# [WHAT IS NEEDED]
Each line from the one that holds "сургутнефтегаз" to the end of the entries is to be given again exactly. Do not include pictures.

***** EXCERPTED DATA *****

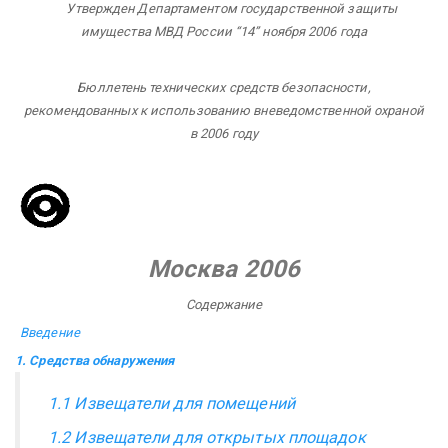
Утвержден
Департаментом государственной защиты
имущества
МВД России
“14” ноября 2006 года
Бюллетень
технических средств безопасности,
рекомендованных к использованию
вневедомственной охраной
в 2006 году
Москва 2006
Содержание
Введение
1. Средства обнаружения
1.1 Извещатели для помещений
1.2 Извещатели для открытых площадок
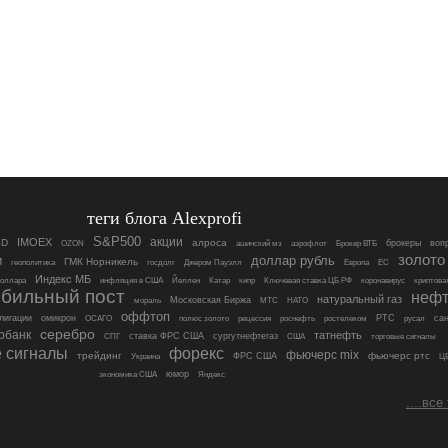
теги блога Alexprofi
S&P500
акции
IMOEX
SD
алроса
брокеры
воп
OZON
ашинский мз
аэрофлот
Брокер ВТБ
золото
доллар рубль
м
ГМК Норникель
геополитика
госдолг
Джером Пауэлл
Европа
ЕС
Индекс МБ
доллара
инфляция в США
Йеллен
Катар
кипр
Ключевая ставка ЦБ РФ
коронавирус
криптова
бильный пост
нефт
натуральный газ
Московская Биржа
мораль
МТС
НАТО
оффтоп
лигации
омикрон
РТС
са
ОСАГО
полюс золото
рецессия
роснефть
ростелеком
русал
серебро
рбанк
татнефть
ставка ФРС США
сургутнефтегаз
СПГ
США
торговые сигналы
 сигналы
форекс
фьючерс mix
трейдинг
фьючерс ртс
ФРС США
Украина
Ц
юмор
экономика США
Яндекс
....все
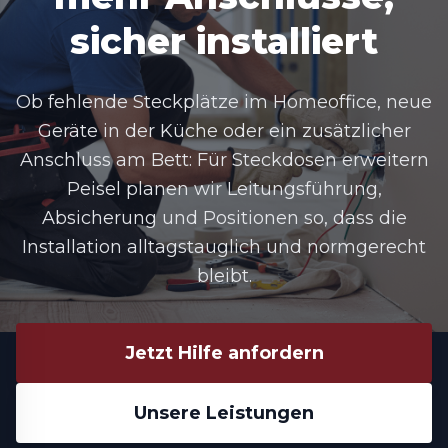
sicher installiert
Ob fehlende Steckplätze im Homeoffice, neue
Geräte in der Küche oder ein zusätzlicher
Anschluss am Bett: Für Steckdosen erweitern
Peisel planen wir Leitungsführung,
Absicherung und Positionen so, dass die
Installation alltagstauglich und normgerecht
bleibt.
Jetzt Hilfe anfordern
Unsere Leistungen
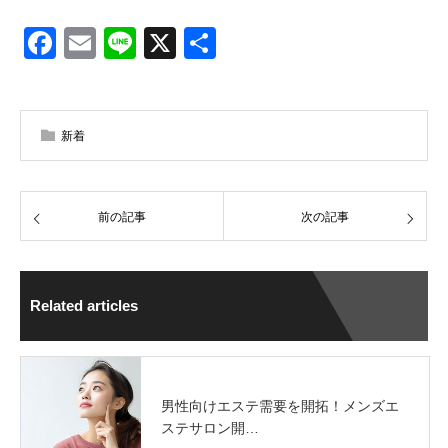
Facebook
Email
Line
X
共
有
新着
前の記事
次の記事
Related articles
男性向けエステ需要を開拓！メンズエ
ステサロン開…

*****

# [RESULT FOR THIS TASK]
сургутнефтегаз
СПГ
США
торговые сигналы
 сигналы
форекс
фьючерс mix
трейдинг
фьючерс ртс
ФРС США
Украина
Ц
юмор
экономика США
Яндекс
....все
sicher installiert
Ob fehlende Steckplätze im Homeoffice, neue
Geräte in der Küche oder ein zusätzlicher
Anschluss am Bett: Für Steckdosen erweitern
Peisel planen wir Leitungsführung,
Absicherung und Positionen so, dass die
Installation alltagstauglich und normgerecht
bleibt.
Jetzt Hilfe anfordern
Unsere Leistungen
Facebook
Email
Line
X
共
有
新着
前の記事
次の記事
Related articles
男性向けエステ需要を開拓！メンズエ
ステサロン開…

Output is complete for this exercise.